Start of Provided records

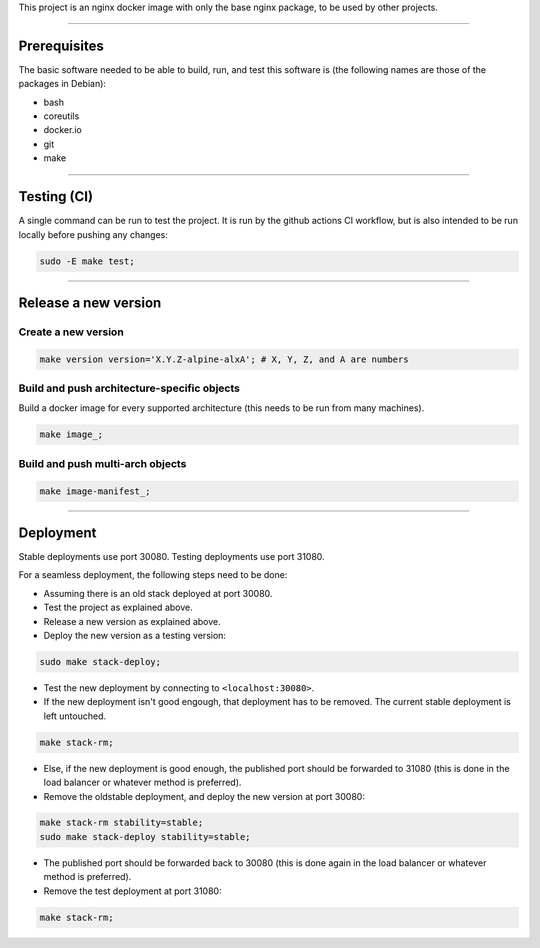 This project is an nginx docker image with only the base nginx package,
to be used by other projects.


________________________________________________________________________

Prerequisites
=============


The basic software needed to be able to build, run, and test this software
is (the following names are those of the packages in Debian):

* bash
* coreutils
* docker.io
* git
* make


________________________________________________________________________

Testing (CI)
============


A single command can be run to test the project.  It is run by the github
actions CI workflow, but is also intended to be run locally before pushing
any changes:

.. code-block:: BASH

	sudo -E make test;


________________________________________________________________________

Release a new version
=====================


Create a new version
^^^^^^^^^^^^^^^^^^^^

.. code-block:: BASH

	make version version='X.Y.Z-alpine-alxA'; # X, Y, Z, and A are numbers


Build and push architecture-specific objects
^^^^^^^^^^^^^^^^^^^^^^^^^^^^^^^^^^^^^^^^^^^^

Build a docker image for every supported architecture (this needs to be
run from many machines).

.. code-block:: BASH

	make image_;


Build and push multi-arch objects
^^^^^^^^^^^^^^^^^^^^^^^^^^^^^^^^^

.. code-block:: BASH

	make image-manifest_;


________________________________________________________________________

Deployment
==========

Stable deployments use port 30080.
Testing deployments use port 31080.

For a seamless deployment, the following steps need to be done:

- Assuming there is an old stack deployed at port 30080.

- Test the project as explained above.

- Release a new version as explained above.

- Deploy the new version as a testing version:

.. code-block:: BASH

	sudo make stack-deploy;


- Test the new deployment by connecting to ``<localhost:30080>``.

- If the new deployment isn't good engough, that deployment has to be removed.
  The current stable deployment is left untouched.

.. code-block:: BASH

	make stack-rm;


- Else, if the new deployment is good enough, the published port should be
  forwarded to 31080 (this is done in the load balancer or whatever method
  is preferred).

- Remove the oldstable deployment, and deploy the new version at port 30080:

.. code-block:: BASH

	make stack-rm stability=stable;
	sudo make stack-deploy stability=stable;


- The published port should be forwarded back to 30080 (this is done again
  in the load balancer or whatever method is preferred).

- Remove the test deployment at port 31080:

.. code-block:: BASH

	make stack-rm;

End of Provided records

Problem to work on :: Excluding all pictures, reproduce the records exactly as they appear above.

Written response ::
 This project is an nginx docker image with only the base nginx package,
to be used by other projects.


________________________________________________________________________

Prerequisites
=============


The basic software needed to be able to build, run, and test this software
is (the following names are those of the packages in Debian):

* bash
* coreutils
* docker.io
* git
* make


________________________________________________________________________

Testing (CI)
============


A single command can be run to test the project.  It is run by the github
actions CI workflow, but is also intended to be run locally before pushing
any changes:

.. code-block:: BASH

	sudo -E make test;


________________________________________________________________________

Release a new version
=====================


Create a new version
^^^^^^^^^^^^^^^^^^^^

.. code-block:: BASH

	make version version='X.Y.Z-alpine-alxA'; # X, Y, Z, and A are numbers


Build and push architecture-specific objects
^^^^^^^^^^^^^^^^^^^^^^^^^^^^^^^^^^^^^^^^^^^^

Build a docker image for every supported architecture (this needs to be
run from many machines).

.. code-block:: BASH

	make image_;


Build and push multi-arch objects
^^^^^^^^^^^^^^^^^^^^^^^^^^^^^^^^^

.. code-block:: BASH

	make image-manifest_;


________________________________________________________________________

Deployment
==========

Stable deployments use port 30080.
Testing deployments use port 31080.

For a seamless deployment, the following steps need to be done:

- Assuming there is an old stack deployed at port 30080.

- Test the project as explained above.

- Release a new version as explained above.

- Deploy the new version as a testing version:

.. code-block:: BASH

	sudo make stack-deploy;


- Test the new deployment by connecting to ``<localhost:30080>``.

- If the new deployment isn't good engough, that deployment has to be removed.
  The current stable deployment is left untouched.

.. code-block:: BASH

	make stack-rm;


- Else, if the new deployment is good enough, the published port should be
  forwarded to 31080 (this is done in the load balancer or whatever method
  is preferred).

- Remove the oldstable deployment, and deploy the new version at port 30080:

.. code-block:: BASH

	make stack-rm stability=stable;
	sudo make stack-deploy stability=stable;


- The published port should be forwarded back to 30080 (this is done again
  in the load balancer or whatever method is preferred).

- Remove the test deployment at port 31080:

.. code-block:: BASH

	make stack-rm;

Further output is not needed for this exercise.